- A imprensa internacional acompanha o relatório da Polícia Federal que aponta ligações entre Daniel Vorcaro, o Banco Master e o ministro do STF, Dias Toffoli.
- A Reuters informou que Toffoli nega ter recebido pagamentos ou mantido relação com Vorcaro, conforme dados do celular de Vorcaro obtidos com busca e apreensão.
- A agência destacou que Toffoli supervisiona a investigação sobre o Banco Master, com atenção dentro e fora do STF.
- A Bloomberg mencionou que o STF analisa se Toffoli deve continuar conduzindo a investigação, após questionamentos sobre seus vínculos com o banco em dificuldades.

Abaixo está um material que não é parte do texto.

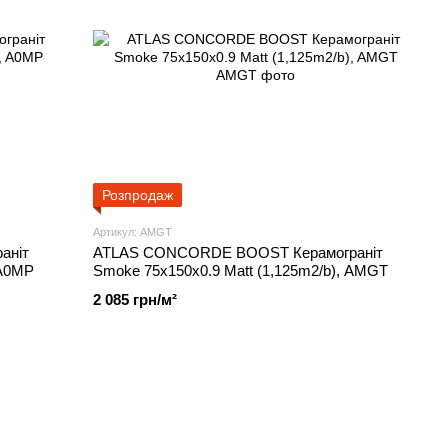
Розпродаж
Артикул: AMGT
аніт
ATLAS CONCORDE BOOST Керамограніт
 A0MP
Smoke 75x150x0.9 Matt (1,125m2/b), AMGT
2 085 грн/м²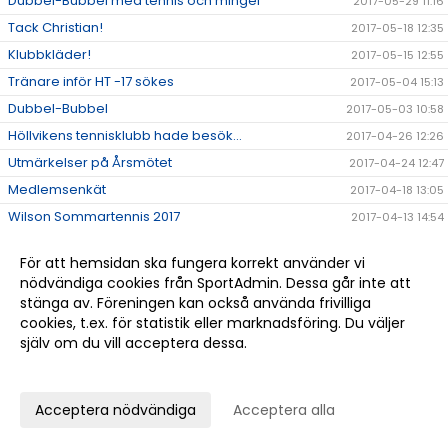
Dubbel-Bubbel med tennis och mingel
2017-05-29 11:16
Tack Christian!
2017-05-18 12:35
Klubbkläder!
2017-05-15 12:55
Tränare inför HT -17 sökes
2017-05-04 15:13
Dubbel-Bubbel
2017-05-03 10:58
Höllvikens tennisklubb hade besök...
2017-04-26 12:26
Utmärkelser på Årsmötet
2017-04-24 12:47
Medlemsenkät
2017-04-18 13:05
Wilson Sommartennis 2017
2017-04-13 14:54
Schema för Påsklovstennis
2017-04-05 16:09
För att hemsidan ska fungera korrekt använder vi
Årsmöte
2017-04-05 10:51
nödvändiga cookies från SportAdmin. Dessa går inte att
Tävlingsresultat Februari 2017
2017-03-03 11:49
stänga av. Föreningen kan också använda frivilliga
cookies, t.ex. för statistik eller marknadsföring. Du väljer
Tävlingsresultat december& januari
2017-02-02 17:10
själv om du vill acceptera dessa.
Tennisprojektet i Uganda
2017-02-01 11:11
Anpassa dina val
Näset Junior Open by Wilson 2017
2017-01-23 19:50
Vårens If SO Tour tävlingar för juniorer 6-12 år
2017-01-14 19:51
Acceptera nödvändiga
Acceptera alla
Ny samarbetspartner till klubben
2017-01-10 13:48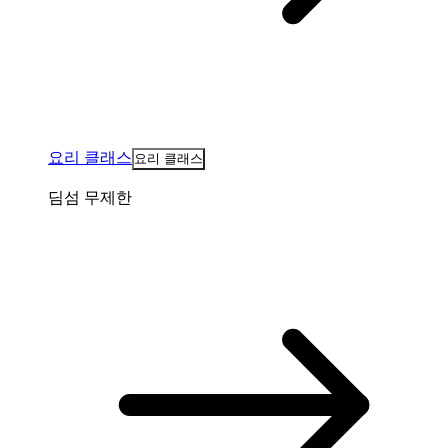
요리 클래스
요리 클래스
딤섬 무제한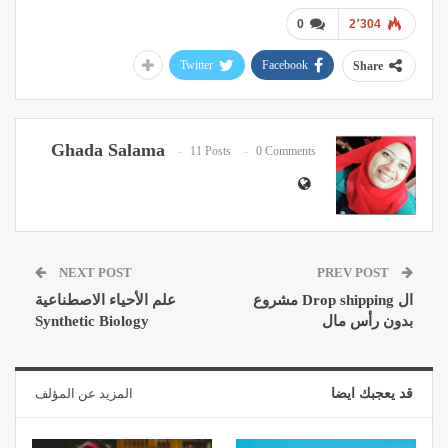
0
2٬304
Twitter
Facebook
Share
Ghada Salama
11 Posts
0 Comments
NEXT POST
PREV POST
ال Drop shipping مشروع
علم الأحياء الاصطناعية
بدون رأس مال
Synthetic Biology
قد يعجبك ايضا
المزيد عن المؤلف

- O Infobae ressaltou o pedido de suspeição de Toffoli no caso, devido a supostos vínculos com um dos acusados e a controvérsias sobre um fundo de investimento associado ao Banco Master.
A Polícia Federal entregou ao presidente do STF, Edson Fachin, um relatório com evidências que associam o ministro Dias Toffoli a contatos com Daniel Vorcaro e o Banco Master. A PF aponta referências no celular de Vorcaro, obtido em busca e apreensão autorizada pela Justiça, para sustentar a investigação. Toffoli não é acusado, mas atua como supervisor do caso.
Toffoli afirmou que nunca recebeu pagamentos nem manteve relação com Vorcaro, segundo veículos internacionais. A Reuters informou que a declaração ocorreu após a PF repassar o relatório ao presidente Fachin, destacando que Toffoli está à frente da apuração sobre o Banco Master.
A Reuters também destacou que Toffoli continua no comando da investigação, o que tem gerado atenção interna e externa. A Bloomberg acrescentou que o STF deverá decidir, em voto do plenário, se Toffoli permanece à frente do caso, diante dos indícios citados pela PF. A decisão ainda não é definida e envolve avaliação de apoio entre os ministros.
O Infobae argentino mencionou pedido de suspeição de Toffoli no caso, devido a vínculos com um dos acusados. O texto aponta que, nas últimas semanas, a permanência do magistrado como juiz de instrução tem sido alvo de questionamentos após revelações sobre irregularidades em um fundo ligado ao Banco Master e eventual participação de parentes do ministro em um resort no Paraná.